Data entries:
**********
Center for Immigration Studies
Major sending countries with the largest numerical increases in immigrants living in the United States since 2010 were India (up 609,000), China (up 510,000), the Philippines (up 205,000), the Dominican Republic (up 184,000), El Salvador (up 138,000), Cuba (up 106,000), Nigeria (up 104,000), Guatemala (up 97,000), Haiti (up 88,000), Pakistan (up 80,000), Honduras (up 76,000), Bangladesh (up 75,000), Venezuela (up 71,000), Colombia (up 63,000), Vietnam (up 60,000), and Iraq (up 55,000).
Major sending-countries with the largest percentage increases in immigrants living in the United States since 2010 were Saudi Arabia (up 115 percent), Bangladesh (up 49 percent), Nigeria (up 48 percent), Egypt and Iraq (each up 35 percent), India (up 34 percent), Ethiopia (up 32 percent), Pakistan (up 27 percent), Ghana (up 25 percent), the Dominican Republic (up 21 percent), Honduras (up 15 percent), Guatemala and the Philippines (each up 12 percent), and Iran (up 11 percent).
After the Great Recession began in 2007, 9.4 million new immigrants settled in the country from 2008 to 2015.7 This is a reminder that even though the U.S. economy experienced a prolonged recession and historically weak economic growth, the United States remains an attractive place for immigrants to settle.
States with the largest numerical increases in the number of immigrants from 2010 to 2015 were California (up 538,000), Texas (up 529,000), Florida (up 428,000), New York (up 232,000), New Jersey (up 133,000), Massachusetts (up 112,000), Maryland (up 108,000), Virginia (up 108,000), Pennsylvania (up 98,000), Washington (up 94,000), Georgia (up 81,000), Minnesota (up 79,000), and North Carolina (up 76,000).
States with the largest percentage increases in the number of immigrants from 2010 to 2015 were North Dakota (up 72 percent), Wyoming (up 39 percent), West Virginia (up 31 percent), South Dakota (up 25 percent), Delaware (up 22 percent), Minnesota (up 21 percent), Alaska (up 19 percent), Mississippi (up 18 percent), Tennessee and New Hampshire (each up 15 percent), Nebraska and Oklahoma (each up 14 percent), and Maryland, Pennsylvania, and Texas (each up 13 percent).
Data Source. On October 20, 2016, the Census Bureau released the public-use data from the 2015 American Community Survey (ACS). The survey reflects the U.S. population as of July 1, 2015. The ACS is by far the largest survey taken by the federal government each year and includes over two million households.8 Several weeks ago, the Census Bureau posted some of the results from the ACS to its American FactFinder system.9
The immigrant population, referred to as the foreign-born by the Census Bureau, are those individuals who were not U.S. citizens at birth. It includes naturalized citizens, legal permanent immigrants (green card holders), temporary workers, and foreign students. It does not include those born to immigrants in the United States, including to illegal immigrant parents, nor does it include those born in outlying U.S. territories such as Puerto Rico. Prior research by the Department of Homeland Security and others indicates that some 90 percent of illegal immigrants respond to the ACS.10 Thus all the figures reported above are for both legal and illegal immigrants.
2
**********
Problem to solve: Your answer should be a single number: how many lines in the data above include "Major"?

Response for this exercise: 2